America’s Rasmussen Clocks World-Class Winning Downhill Time

Compiled From Wire Services

Only a week after nearly quitting in despair, Kyle Rasmussen became a World Cup winner for the first time - further enhancing the growing reputation of the U.S. ski team.

“I’m overwhelmed,” the 26-year-old native from Angels Camp, Calif., said Saturday after beating Austrian Werner Franz by eight-hundredths of a second in the Lauberhorn downhill classic at Wengen, Switzerland.

“It’s the most important result of my life.”

On a course slowed by overnight snow, Rasmussen was timed in 2 minutes, 28.11 seconds.

His unexpected victory boosted the U.S. team’s confidence in the last downhill before next week’s World Championships at Sierra Nevada, Spain.

The victory was the first by an American in a World Cup men’s downhill race since AJ Kitt won at Val d’Isere, France, in December 1991. Kitt was 29th Saturday.

The only other American victory on the Lauberhorn course was by Bill Johnson in 1984.

Armin Assinger and Hannes Trinkl completed a 2-3-4 finish for Austria.

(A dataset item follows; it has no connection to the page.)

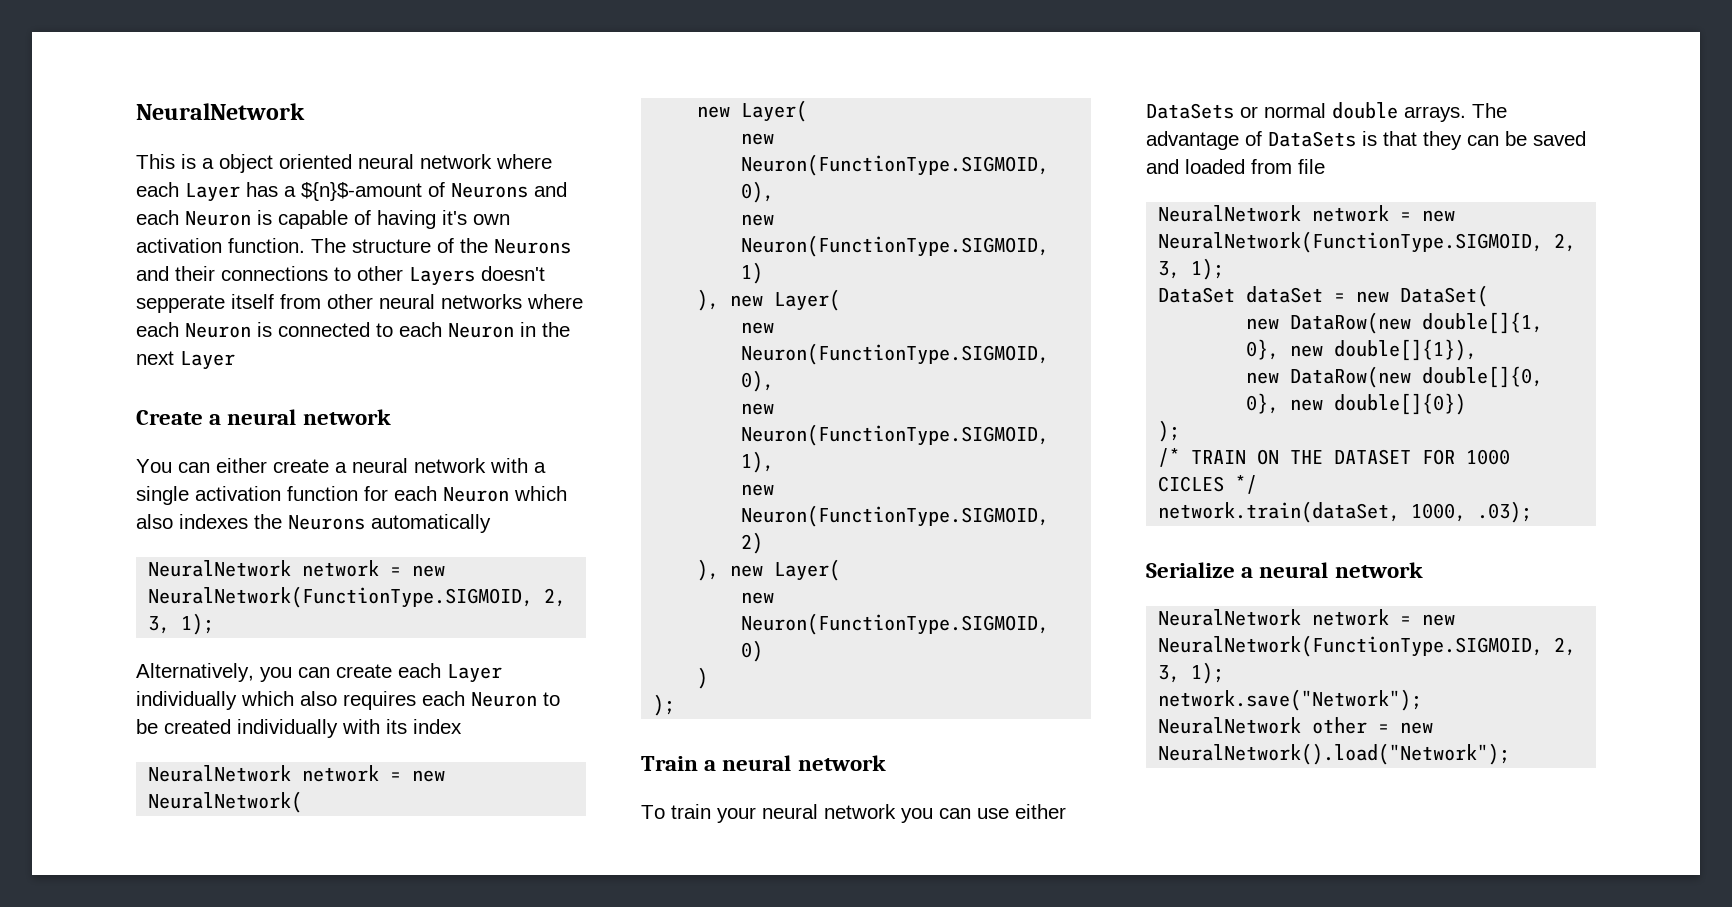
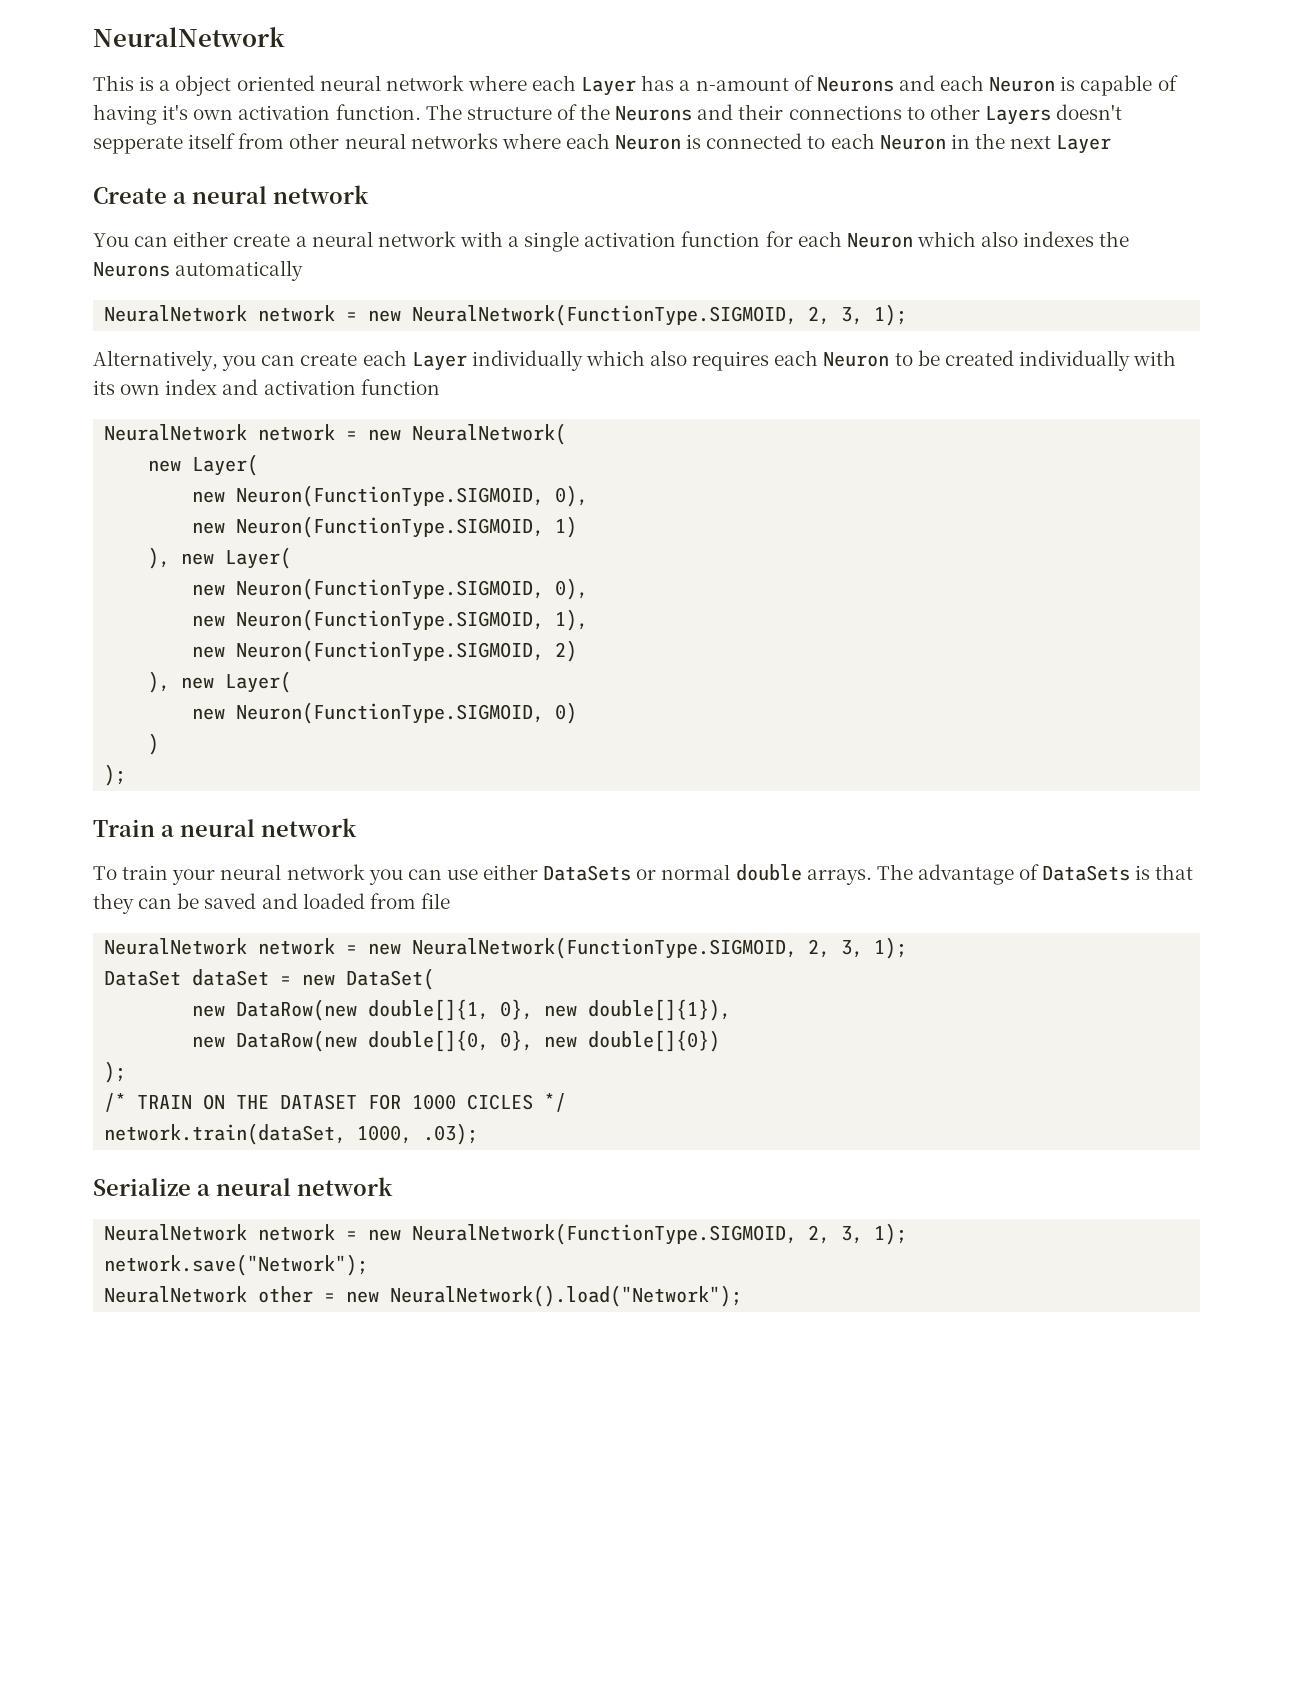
[301,182,422,201] ${n}$-amount -> [695,78,789,91] n-amount
(407, 726) none -> [120,384,161,395] own
(462, 726) none -> [222,379,440,395] and activation function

American Tommy Moe was 11th, duplicating his finish of Friday.

At Cortina d’Ampezzo, Italy, snowfall and heavy fog forced postponement of a women’s World Cup downhill race to today.

The race is the second consecutive downhill of the World Cup program in Cortina - the final World Cup tests for women skiers before the world championships, scheduled to begin Jan. 30 in Sierra Nevada, Spain.